[Saved entries]
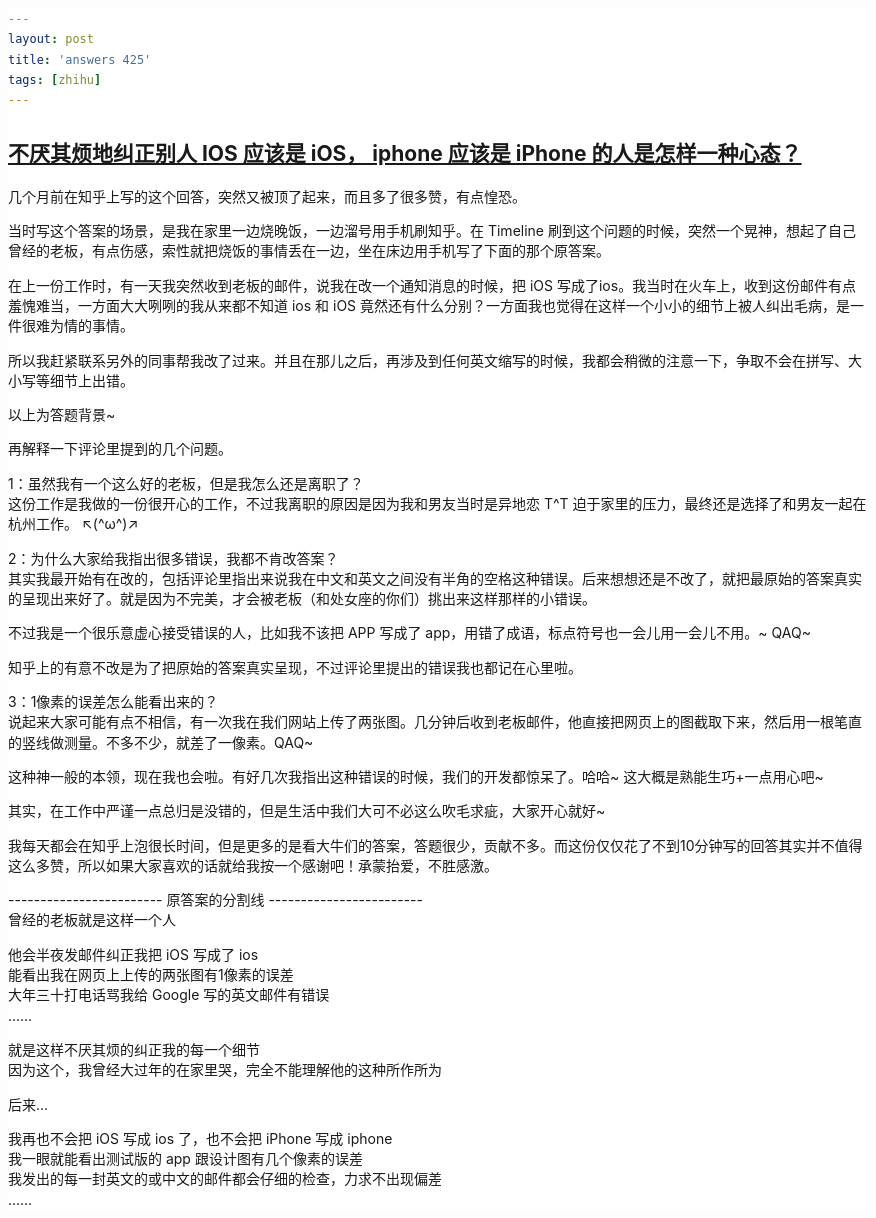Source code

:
 ```yaml
---
layout: post
title: 'answers 425'
tags: [zhihu]
---
```

## [不厌其烦地纠正别人 IOS 应该是 iOS， iphone 应该是 iPhone 的人是怎样一种心态？](https://www.zhihu.com/question/27080032/answer/35267925)
几个月前在知乎上写的这个回答，突然又被顶了起来，而且多了很多赞，有点惶恐。  
  
当时写这个答案的场景，是我在家里一边烧晚饭，一边溜号用手机刷知乎。在 Timeline
刷到这个问题的时候，突然一个晃神，想起了自己曾经的老板，有点伤感，索性就把烧饭的事情丢在一边，坐在床边用手机写了下面的那个原答案。  
  
在上一份工作时，有一天我突然收到老板的邮件，说我在改一个通知消息的时候，把 iOS
写成了ios。我当时在火车上，收到这份邮件有点羞愧难当，一方面大大咧咧的我从来都不知道 ios 和 iOS
竟然还有什么分别？一方面我也觉得在这样一个小小的细节上被人纠出毛病，是一件很难为情的事情。  
  
所以我赶紧联系另外的同事帮我改了过来。并且在那儿之后，再涉及到任何英文缩写的时候，我都会稍微的注意一下，争取不会在拼写、大小写等细节上出错。  
  
以上为答题背景~  
  
再解释一下评论里提到的几个问题。  
  
1：虽然我有一个这么好的老板，但是我怎么还是离职了？  
这份工作是我做的一份很开心的工作，不过我离职的原因是因为我和男友当时是异地恋 T^T 迫于家里的压力，最终还是选择了和男友一起在杭州工作。 ↖(^ω^)↗  
  
2：为什么大家给我指出很多错误，我都不肯改答案？  
其实我最开始有在改的，包括评论里指出来说我在中文和英文之间没有半角的空格这种错误。后来想想还是不改了，就把最原始的答案真实的呈现出来好了。就是因为不完美，才会被老板（和处女座的你们）挑出来这样那样的小错误。  
  
不过我是一个很乐意虚心接受错误的人，比如我不该把 APP 写成了 app，用错了成语，标点符号也一会儿用一会儿不用。~ QAQ~  
  
知乎上的有意不改是为了把原始的答案真实呈现，不过评论里提出的错误我也都记在心里啦。  
  
3：1像素的误差怎么能看出来的？  
说起来大家可能有点不相信，有一次我在我们网站上传了两张图。几分钟后收到老板邮件，他直接把网页上的图截取下来，然后用一根笔直的竖线做测量。不多不少，就差了一像素。QAQ~  
  
这种神一般的本领，现在我也会啦。有好几次我指出这种错误的时候，我们的开发都惊呆了。哈哈~ 这大概是熟能生巧+一点用心吧~  
  
其实，在工作中严谨一点总归是没错的，但是生活中我们大可不必这么吹毛求疵，大家开心就好~  
  
我每天都会在知乎上泡很长时间，但是更多的是看大牛们的答案，答题很少，贡献不多。而这份仅仅花了不到10分钟写的回答其实并不值得这么多赞，所以如果大家喜欢的话就给我按一个感谢吧！承蒙抬爱，不胜感激。  
  
\------------------------ 原答案的分割线 \------------------------  
曾经的老板就是这样一个人  
  
他会半夜发邮件纠正我把 iOS 写成了 ios  
能看出我在网页上上传的两张图有1像素的误差  
大年三十打电话骂我给 Google 写的英文邮件有错误  
……  
  
就是这样不厌其烦的纠正我的每一个细节  
因为这个，我曾经大过年的在家里哭，完全不能理解他的这种所作所为  
  
后来…  
  
我再也不会把 iOS 写成 ios 了，也不会把 iPhone 写成 iphone  
我一眼就能看出测试版的 app 跟设计图有几个像素的误差  
我发出的每一封英文的或中文的邮件都会仔细的检查，力求不出现偏差  
……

» Exercise instructions
Of the lines above, retype only those from the line containing "所以我赶紧联系另外的同事帮我" through the line containing "说起来大家可能有点不相信，有", including both, exactly.

» Reply
所以我赶紧联系另外的同事帮我改了过来。并且在那儿之后，再涉及到任何英文缩写的时候，我都会稍微的注意一下，争取不会在拼写、大小写等细节上出错。  
  
以上为答题背景~  
  
再解释一下评论里提到的几个问题。  
  
1：虽然我有一个这么好的老板，但是我怎么还是离职了？  
这份工作是我做的一份很开心的工作，不过我离职的原因是因为我和男友当时是异地恋 T^T 迫于家里的压力，最终还是选择了和男友一起在杭州工作。 ↖(^ω^)↗  
  
2：为什么大家给我指出很多错误，我都不肯改答案？  
其实我最开始有在改的，包括评论里指出来说我在中文和英文之间没有半角的空格这种错误。后来想想还是不改了，就把最原始的答案真实的呈现出来好了。就是因为不完美，才会被老板（和处女座的你们）挑出来这样那样的小错误。  
  
不过我是一个很乐意虚心接受错误的人，比如我不该把 APP 写成了 app，用错了成语，标点符号也一会儿用一会儿不用。~ QAQ~  
  
知乎上的有意不改是为了把原始的答案真实呈现，不过评论里提出的错误我也都记在心里啦。  
  
3：1像素的误差怎么能看出来的？  
说起来大家可能有点不相信，有一次我在我们网站上传了两张图。几分钟后收到老板邮件，他直接把网页上的图截取下来，然后用一根笔直的竖线做测量。不多不少，就差了一像素。QAQ~  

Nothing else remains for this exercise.